Have you ever heard of the term “good debt?” No? Isn’t it paradoxical to say good debt?
Good debt, if there ever was such a thing, would include things such as loans with low interest rates. A cheap home loan would be one of these. In this real estate market where property prices are increasing every day, a low interest home loan can be considered good debt. With the value of the home appreciating , the cheap home loan would, over time, be increasing your wealth.
Bad debt includes credit card loans and loans taken out to pay for items that your cash reserves can’t cover. Why bad? Because the item you’ve just bought (cars are definitely high up in this list) begins to depreciate and lose value immediately you buy it while the loan you’ve taken to pay for that item begins to accrue interest immediately you take the loan.
To be frank, debt is debt after all, whether we call it “good” or “bad.” We still have (or rather should) pay for it. No one daydreams about having loads of debt, no matter how “good” it is. Debt isn’t built to be this wonderful thing that we all long for.
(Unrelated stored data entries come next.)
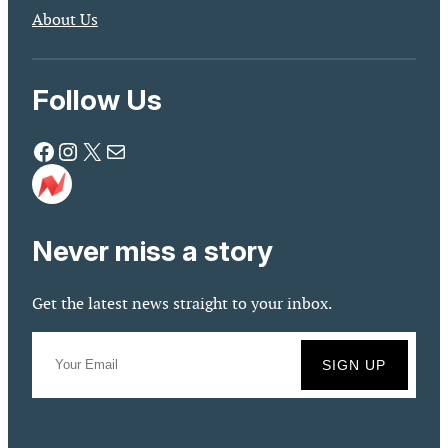
About Us
Follow Us
Facebook
Instagram
X
Mail
Never miss a story
Get the latest news straight to your inbox.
We would rather call the two categories then, “better debt” and “worse debt.” Better debt used to buy an appreciating asset while worse debt is used to satisfy our appetites in depreciating assets. So if you must quench the thirst for that new phone with an 8 megapixel camera, 4.8 inch super AMOLED capacitive touchscreen, a 1.4 GHZ processor and loads of battery life, do not take up debt to pay for it. No matter how cool the phone is, it loses value immediately you pay for it. Save for it. An apartment in a growing area in a city where the property market is looking promising and you don’t have the cash on the other hand, maybe.